Am 19. und 20. September trafen sich in der Braunschweiger Stadthalle wieder zahlreiche Fachleute aus dem Bereich des vorbeugenden Brandschutzes. In diesem Jahr standen Vorträge zur Bauproduktenverordnung, zu Eurocodes und der neuen DIN 4102-4 sowie die aktuelle Diskussion um Entrauchung im Kern der Veranstaltung.

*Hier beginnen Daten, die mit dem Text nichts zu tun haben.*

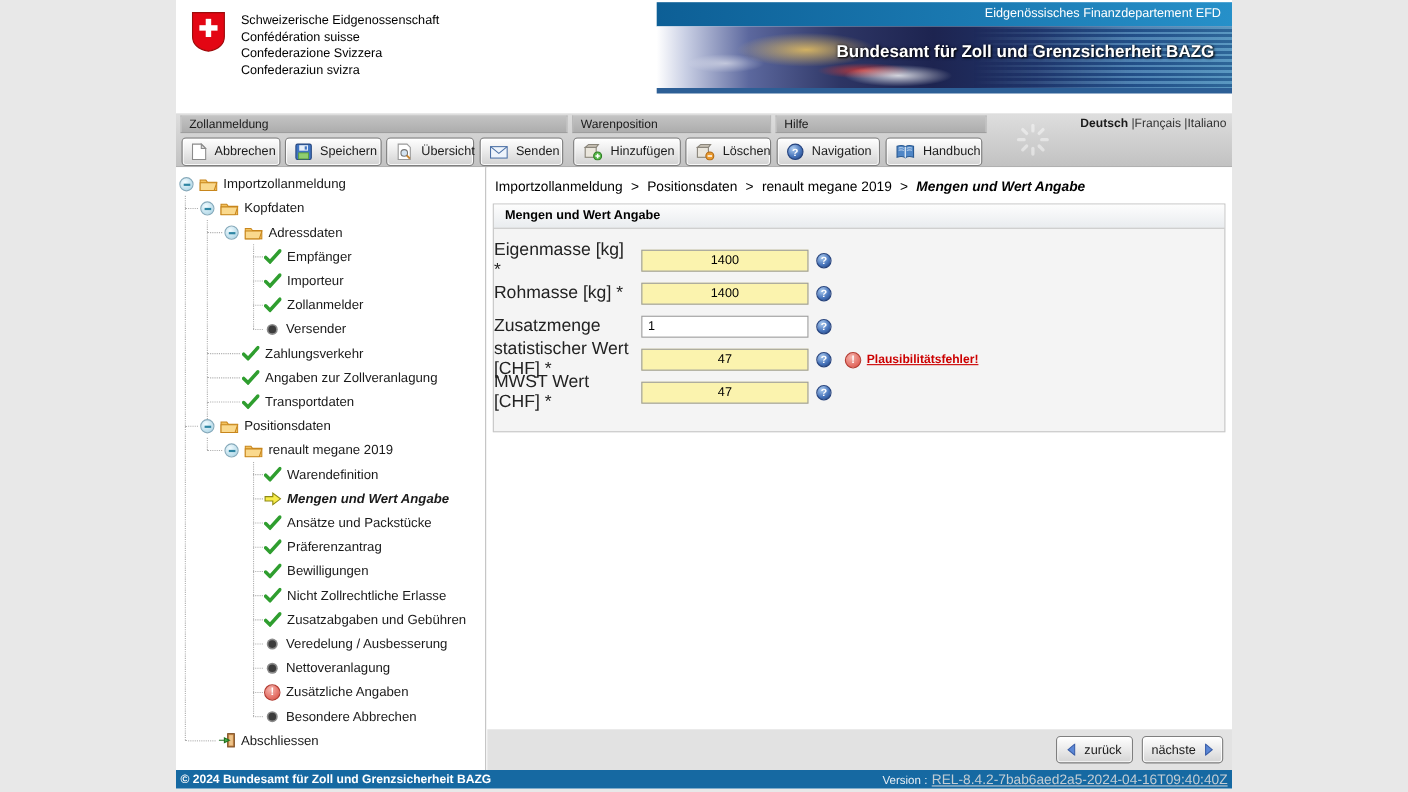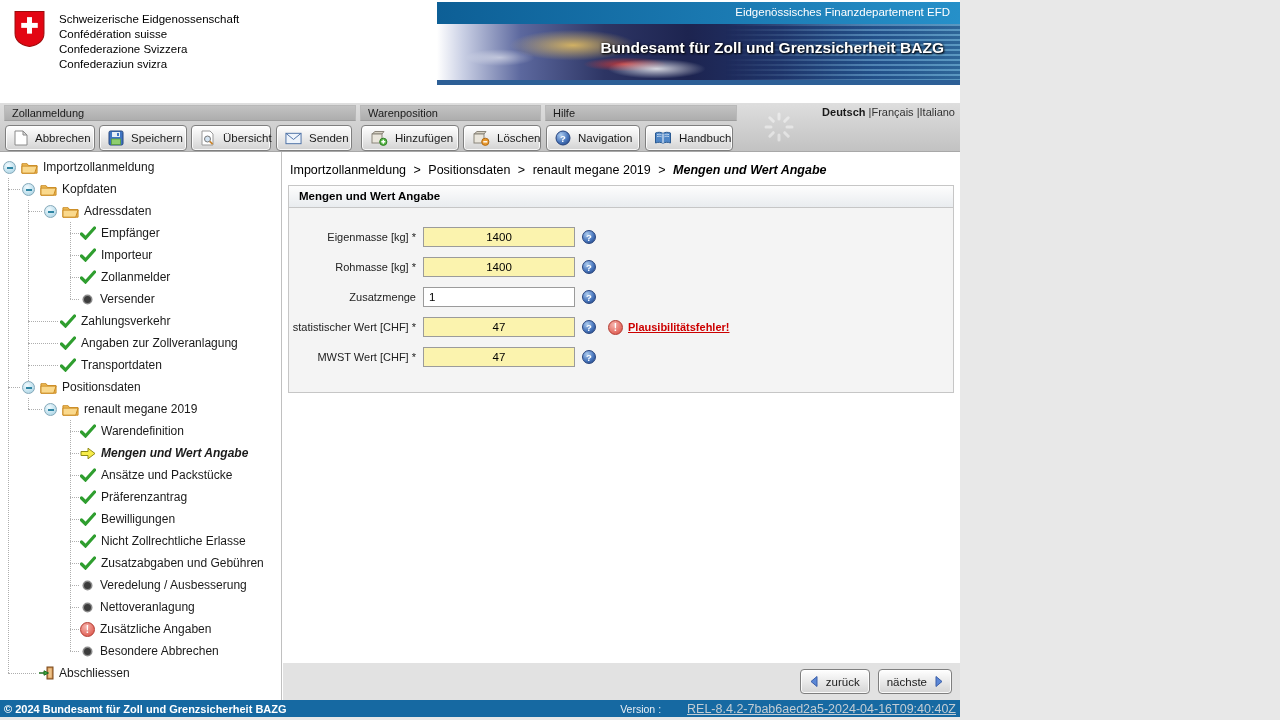"Schweizerische Eidgenossenschaft" #app { margin-left: none -> 160px }
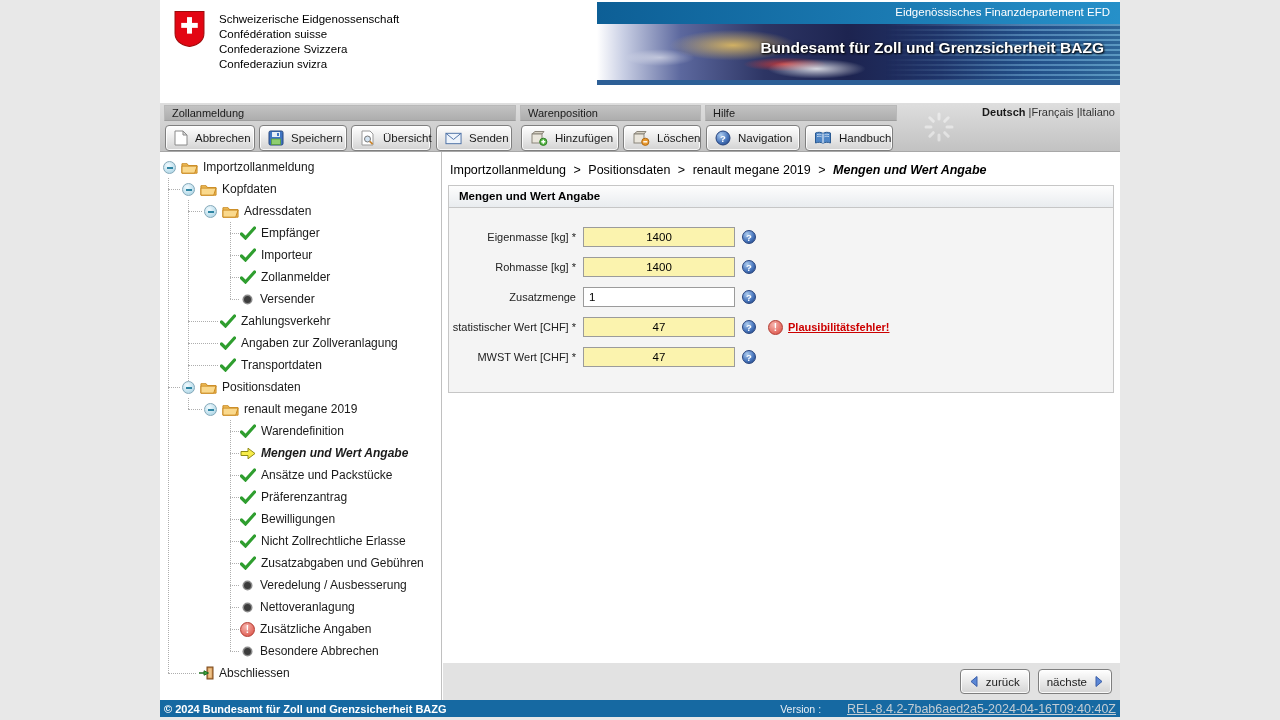"Eigenmasse [kg] *" .f-label { font-size: 11px -> 16px; text-align: right -> none }
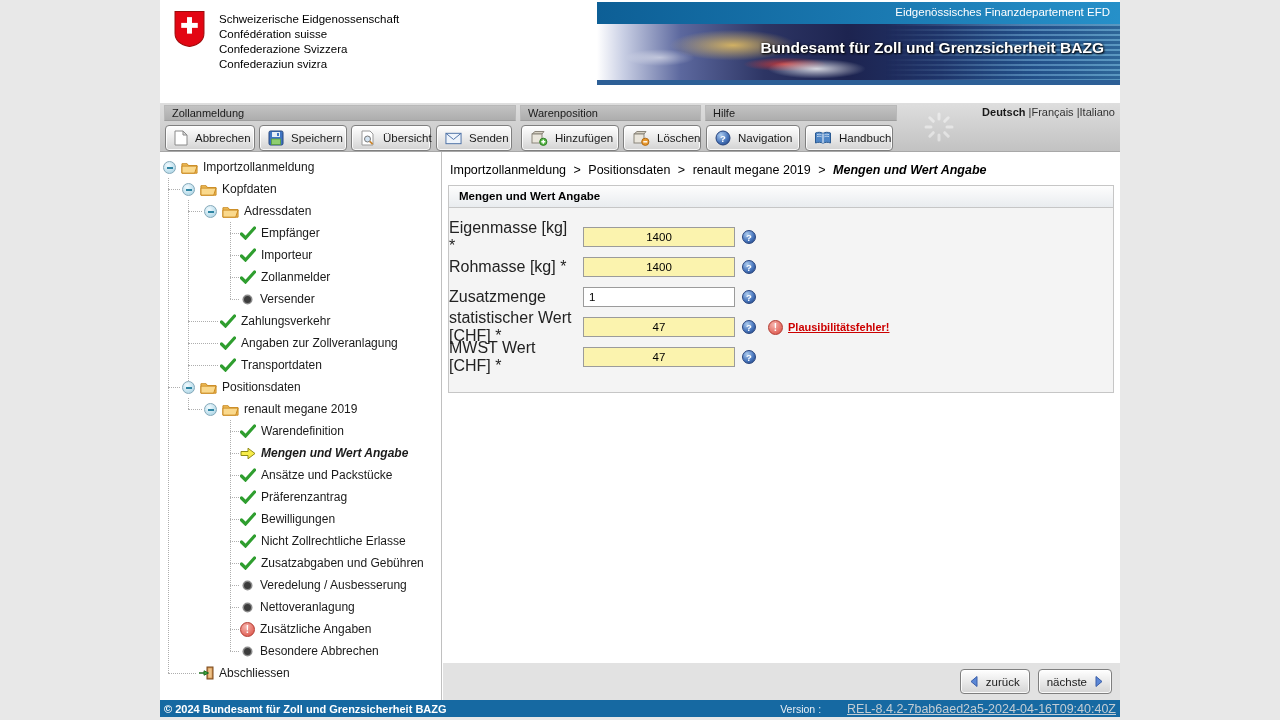"Version :" #footer-right { gap: 26px -> 4px }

September 2012. Dr.-Ing. Bernhard Schneider vom Bundesministerium für Verkehr, Bau und Stadtentwicklung erläuterte die Entstehung der BauPVO. Leider blieben Fragen der praktischen Umsetzung aus dem Plenum unbeantwortet. Auch der zweite Vortragende, Dr.-Ing. Wilfried Hinrichs von der MPA Braunschweig, beschränkte sich im Wesentlichen auf die Konsequenzen für die Prüfstellen. Die praktischen Folgen der BauPVO für die Teilnehmer aus der Baupraxis
bleiben unklar.
Den Umgang mit Eurocodes im bauaufsichtlichen Verfahren erläuterte Klaus-Dieter Wathling. Er begründete, warum die Anwendung von Naturbrandszenarien derzeit noch beantragt werden muss. Thorsten Mittmann, Christiane Hahn und Dr. Mandy Peter demonstrierten die Nachweise von Beton-, Mauerwerks- und Holzbauteilen mit den neuen ECs und der neuen DIN 4102-4. Der Weißdruck der Norm ist wohl erst im Herbst 2013 zu erwarten.
Mit Spannung wurden die Vorträge zu den Anforderungen an die Entrauchung und den bauordnungsrechtlichen Schutzzielen erwartet. Dr. Mehl machte deutlich, dass ein Rauchabzug nicht für die Evakierungsphase angesetzt werden darf, und erinnerte an andere Gefahrenlagen, wie z. B. Amok.
Für den VDMA erläuterte Prof. Detzer dessen neues Grundlagenpapier Entrauchung und kam zu einer anderen Bewertung. Die Diskussion um diese Rolle der Entrauchung setzt sich fort. Die 27. Braunschweiger Brandschutztage werden am 25./26.9.2013 durchgeführt.